▶ Source material
=== Begin Enclosure ===

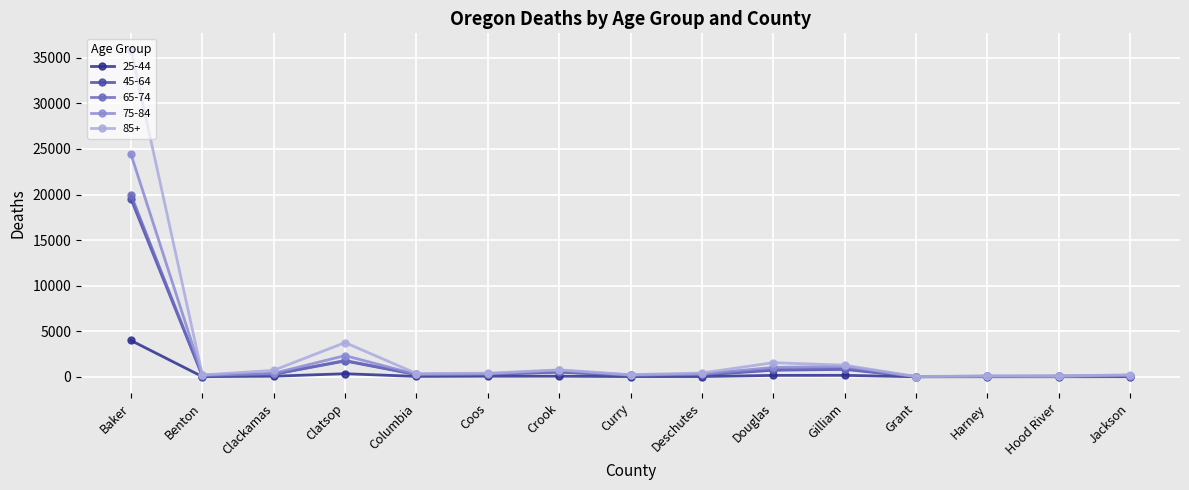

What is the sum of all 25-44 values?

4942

=== End Enclosure ===
=== Begin Enclosure ===

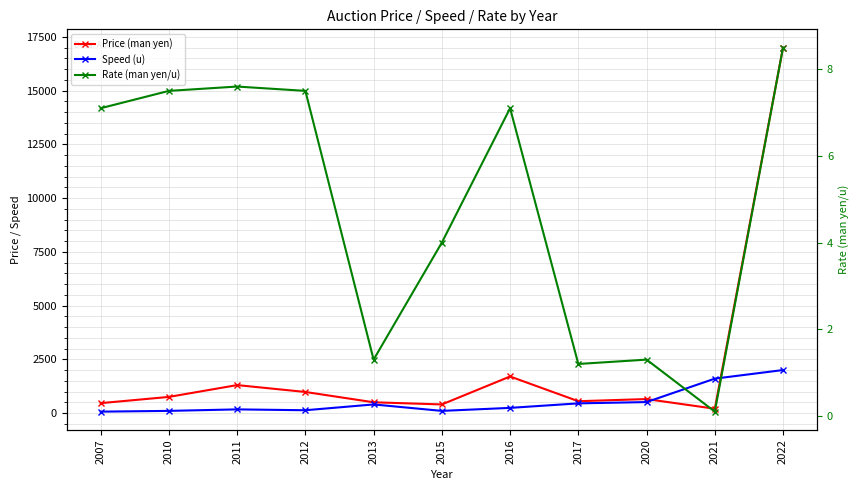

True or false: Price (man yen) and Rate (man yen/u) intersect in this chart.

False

=== End Enclosure ===
=== Begin Enclosure ===

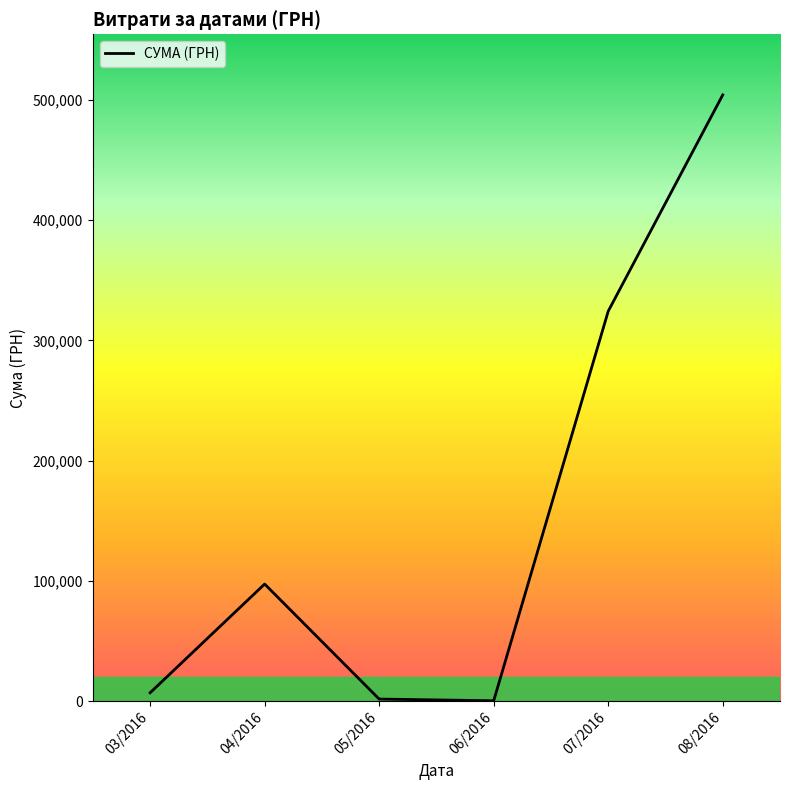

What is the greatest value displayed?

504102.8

=== End Enclosure ===

▶ Task objective
Find every line in the items above that contains the word "What", treating uppercase and lowercase as different, and copy each of those lines.

▶ Response below
What is the sum of all 25-44 values?
What is the greatest value displayed?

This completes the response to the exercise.